The reality is, unfortunately, that many of us keep that same mindset as we move forward in life. We aren’t so much focused on success, accomplishment, or growth, but we just don’t want to fail. We’ve become convinced that to fail means we’re a failure. We’ve lost sight of the difference between what we do, which is a momentary part of our reality, and who we are, which is a reality that decides our eternity. Our successes and accomplishments are wonderful things, but only if we are succeeding and accomplishing things which reflect who we are made to be, the sons and daughters of God most high.

Our Father in Heaven isn’t setting quotas on us that we have to meet in order for Him to love us. He loves us, full stop. The end. No qualifiers. He loves us, and wants our good. Our successes and failures don’t define us in His eyes, though they often can in ours. This is another reason we have to ask Him to give us His eyes, to see that we are valuable, even when we fail. To see that we are good, even when we fall.

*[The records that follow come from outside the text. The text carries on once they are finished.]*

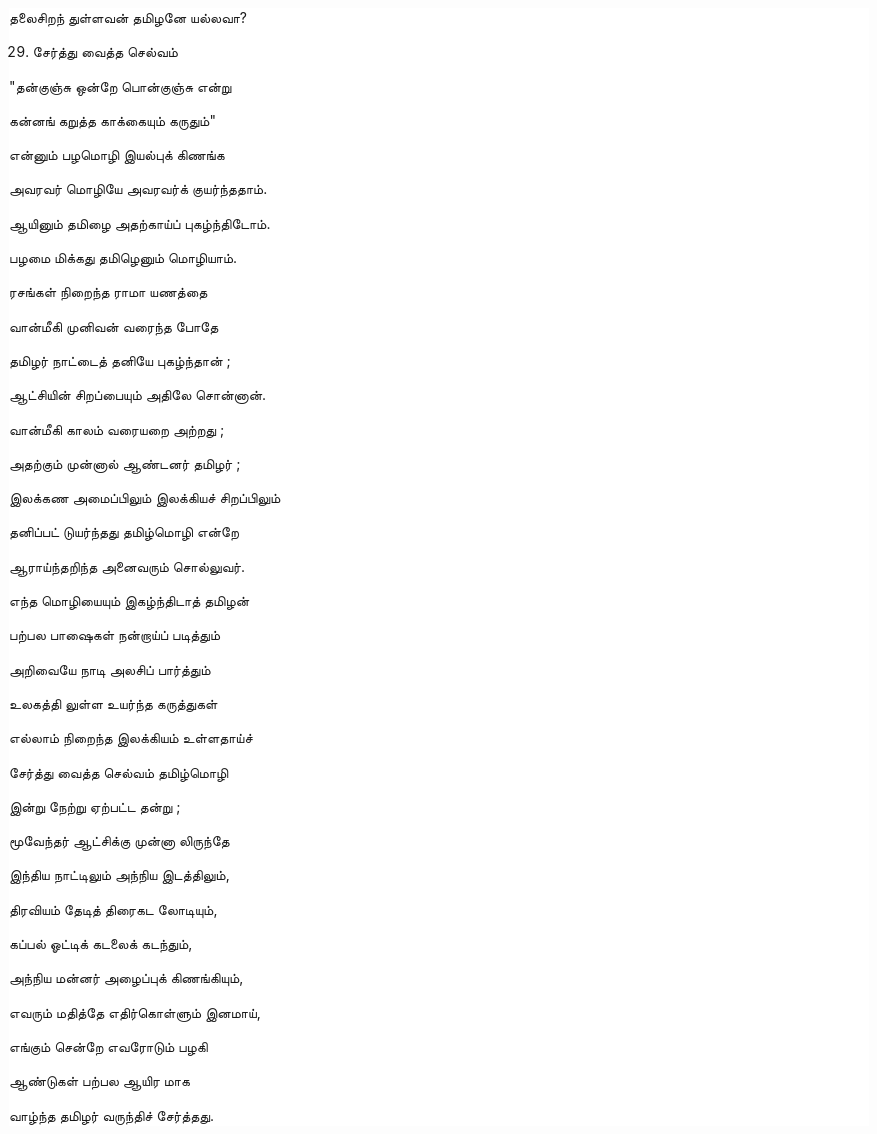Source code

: தலைசிறந் துள்ளவன் தமிழனே யல்லவா?  

29. சேர்த்து வைத்த செல்வம்  

"தன்குஞ்சு ஒன்றே பொன்குஞ்சு என்று  

கன்னங் கறுத்த காக்கையும் கருதும்"  

என்னும் பழமொழி இயல்புக் கிணங்க  

அவரவர் மொழியே அவரவர்க் குயர்ந்ததாம்.  

ஆயினும் தமிழை அதற்காய்ப் புகழ்ந்திடோம்.  

பழமை மிக்கது தமிழெனும் மொழியாம்.  

ரசங்கள் நிறைந்த ராமா யணத்தை  

வான்மீகி முனிவன் வரைந்த போதே  

தமிழர் நாட்டைத் தனியே புகழ்ந்தான் ;  

ஆட்சியின் சிறப்பையும் அதிலே சொன்னான்.  

வான்மீகி காலம் வரையறை அற்றது ;  

அதற்கும் முன்னால் ஆண்டனர் தமிழர் ;  

இலக்கண அமைப்பிலும் இலக்கியச் சிறப்பிலும்  

தனிப்பட் டுயர்ந்தது தமிழ்மொழி என்றே  

ஆராய்ந்தறிந்த அனைவரும் சொல்லுவர்.  

எந்த மொழியையும் இகழ்ந்திடாத் தமிழன்  

பற்பல பாஷைகள் நன்றாய்ப் படித்தும்  

அறிவையே நாடி அலசிப் பார்த்தும்  

உலகத்தி லுள்ள உயர்ந்த கருத்துகள்  

எல்லாம் நிறைந்த இலக்கியம் உள்ளதாய்ச்  

சேர்த்து வைத்த செல்வம் தமிழ்மொழி  

இன்று நேற்று ஏற்பட்ட தன்று ;  

மூவேந்தர் ஆட்சிக்கு முன்னா லிருந்தே  

இந்திய நாட்டிலும் அந்நிய இடத்திலும்,  

திரவியம் தேடித் திரைகட லோடியும்,  

கப்பல் ஓட்டிக் கடலைக் கடந்தும்,  

அந்நிய மன்னர் அழைப்புக் கிணங்கியும்,  

எவரும் மதித்தே எதிர்கொள்ளும் இனமாய்,  

எங்கும் சென்றே எவரோடும் பழகி  

ஆண்டுகள் பற்பல ஆயிர மாக  

வாழ்ந்த தமிழர் வருந்திச் சேர்த்தது.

Our failures shouldn’t be trapping us in our past. Instead, let’s use them to propel us into our Heavenly futures. When St. Peter denied Christ three times, he could have thrown in the towel. After all, he didn’t just fail, he failed catastrophically. Hours before, he professed that if Jesus died, he’d die too. Almost immediately, he chokes on those words, and instead swears, “I do not know the man!” This does become a defining moment for St. Peter, but as a turning point. The shame of St. Peter doesn’t trap him, making him failure forever. Instead, it is transformed by Christ who asks Peter three times, “Do you love me?” St. Peter accepts his own redemption and then carries out the task of feeding Jesus’ sheep.

When we fail, that isn’t the end of our story. We have to recognize that our failures are what Jesus came for. Not to judge or mock, but to transform. Our failures are real, but just as the wounds from the Crucifixion remain, almost as trophies on the glorified body of the Risen Christ, our failures and the marks they make on us can become part of the story of how we became the people we were ultimately created to be.